On the 20th April 2009, The House of Commons Children, Schools and Families Committee, published a report on Looked-after Children which expressed concerns about ‘parenting by committee’ and championed the importance of ‘relationships’: ‘We believe that the greatest gains in reforming our care system are to be made in identifying and removing whatever barriers are obstructing the development of good personal relationships, and putting in place all possible means of supporting such relationships where they occur.’ (Page 27 para 29)
Unfortunately, the report failed to identify that the most important relationship for a ‘looked after’ child or young person, is the one that they have with the adult responsible for their care. Children need adults who are sensitive to their needs, are able to set boundaries and who are willing and able to make a commitment, in short, a parenting relationship, not another ‘best friend’ ‘social worker’ ‘teacher’ or ‘psychologist’ but someone who will act as a good parent.
Now we need that explanation of what we mean by ‘good parenting’. Many years of research by psychologist Diana Baumrind, identified which ‘parenting styles’ lead to long-term positive life outcomes. Unlike the government’s targets of several GCSE passes, Baumrind considered more practical life outcomes, like survival into adulthood, avoiding drugs, prostitution, and prison.
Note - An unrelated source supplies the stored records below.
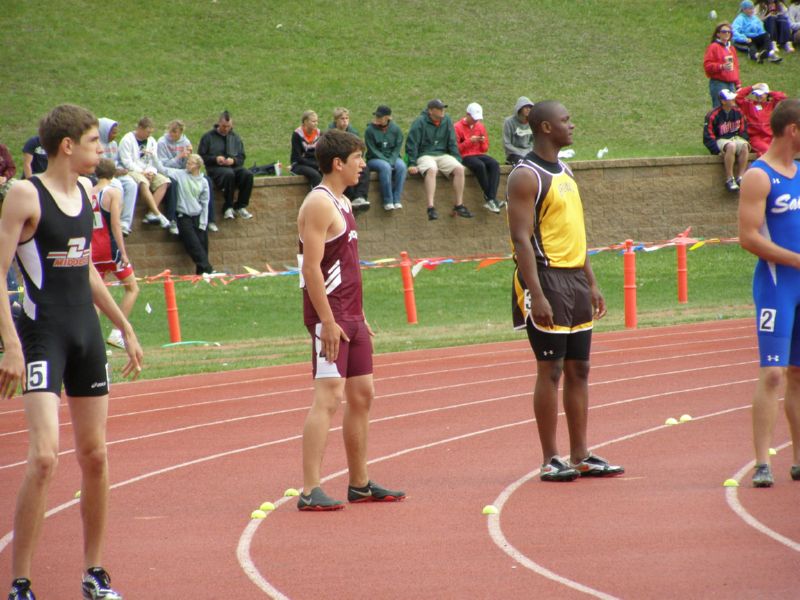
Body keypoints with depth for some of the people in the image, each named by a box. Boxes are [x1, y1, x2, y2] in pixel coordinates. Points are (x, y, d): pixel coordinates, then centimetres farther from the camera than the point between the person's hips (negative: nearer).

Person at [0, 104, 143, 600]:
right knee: (45, 457, -16)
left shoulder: (85, 191, 11)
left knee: (95, 456, 9)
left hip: (87, 334, 7)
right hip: (43, 335, -7)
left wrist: (125, 327, 25)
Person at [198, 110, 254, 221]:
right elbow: (201, 157, 5)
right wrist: (215, 159, -12)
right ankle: (228, 208, -29)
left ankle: (241, 207, -19)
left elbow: (242, 157, 16)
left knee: (247, 174, -29)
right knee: (229, 174, -39)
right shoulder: (208, 137, 8)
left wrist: (234, 161, -7)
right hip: (216, 168, -4)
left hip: (234, 166, 4)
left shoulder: (235, 137, 19)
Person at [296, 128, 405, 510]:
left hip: (350, 316, 10)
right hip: (329, 317, -10)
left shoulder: (342, 203, 17)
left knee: (362, 394, 14)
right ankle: (310, 491, -17)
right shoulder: (319, 204, -14)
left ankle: (360, 484, 23)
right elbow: (311, 268, -20)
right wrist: (327, 321, -23)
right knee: (328, 397, -14)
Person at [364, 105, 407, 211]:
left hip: (392, 157, 3)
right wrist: (386, 161, -19)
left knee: (402, 166, -30)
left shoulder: (395, 129, 2)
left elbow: (398, 147, 1)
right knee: (385, 167, -36)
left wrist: (392, 160, -16)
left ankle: (397, 199, -31)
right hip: (374, 159, -3)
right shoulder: (370, 130, -6)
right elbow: (372, 150, -8)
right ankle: (388, 201, -35)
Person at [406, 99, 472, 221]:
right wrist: (412, 164, -15)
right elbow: (411, 144, -7)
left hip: (443, 155, 5)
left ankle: (459, 205, -14)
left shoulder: (446, 121, 9)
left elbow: (452, 143, 15)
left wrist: (457, 160, 6)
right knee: (431, 170, -37)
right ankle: (430, 208, -44)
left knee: (459, 169, -21)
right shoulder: (420, 122, -6)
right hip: (424, 155, -5)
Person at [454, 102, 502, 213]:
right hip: (465, 156, -5)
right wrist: (469, 141, -16)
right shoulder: (458, 127, -1)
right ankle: (490, 198, -27)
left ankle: (490, 199, -37)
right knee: (480, 165, -36)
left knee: (494, 164, -27)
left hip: (479, 154, 5)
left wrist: (483, 142, -3)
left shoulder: (480, 126, 15)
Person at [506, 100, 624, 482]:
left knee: (578, 369, 9)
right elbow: (522, 238, -18)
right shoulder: (526, 176, -13)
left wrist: (591, 283, 18)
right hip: (547, 278, -9)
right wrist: (537, 295, -24)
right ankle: (551, 460, 0)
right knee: (551, 369, -5)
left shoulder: (565, 172, 16)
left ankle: (580, 456, 14)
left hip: (575, 279, 9)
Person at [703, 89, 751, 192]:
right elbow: (708, 137, -9)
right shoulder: (713, 115, -10)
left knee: (744, 145, -29)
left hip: (735, 138, 5)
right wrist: (718, 151, -19)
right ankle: (729, 179, -33)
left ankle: (740, 177, -25)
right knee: (731, 146, -38)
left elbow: (743, 130, 18)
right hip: (720, 140, -5)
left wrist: (745, 141, -1)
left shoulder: (738, 112, 6)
Parenting style’ refers to a combination of parental control and expectations for the child’s learning and behaviour (demanding-ness) together with sensitivity to the child’s needs (responsiveness). Baumrind identified four different parenting styles:
- Authoritative: the parenting style which leads to the most successful life outcomes. Combining parental demands, control and setting clear boundaries and expectations with a high level of sensitivity and interest in the child
- Authoritarian: High on demands, control and expectations but low on sensitivity to and interest in the child.
- Over-indulgent: Low on demands, control and expectations, but high on sensitivity and interest in the child.
- Neglectful: Low on demands, control, expectations, and low in sensitivity and interest in the child.
Having correctly identified that relationships are key, the Select Committee went in search of outstanding practice, they visited Denmark and reported on the excellent work and positive outcomes that are being achieved with looked after children and families. Perhaps the answer to professionalising childcare can be found in the three-and-a-half year degree-level course leading to qualified ‘social pedagogues.’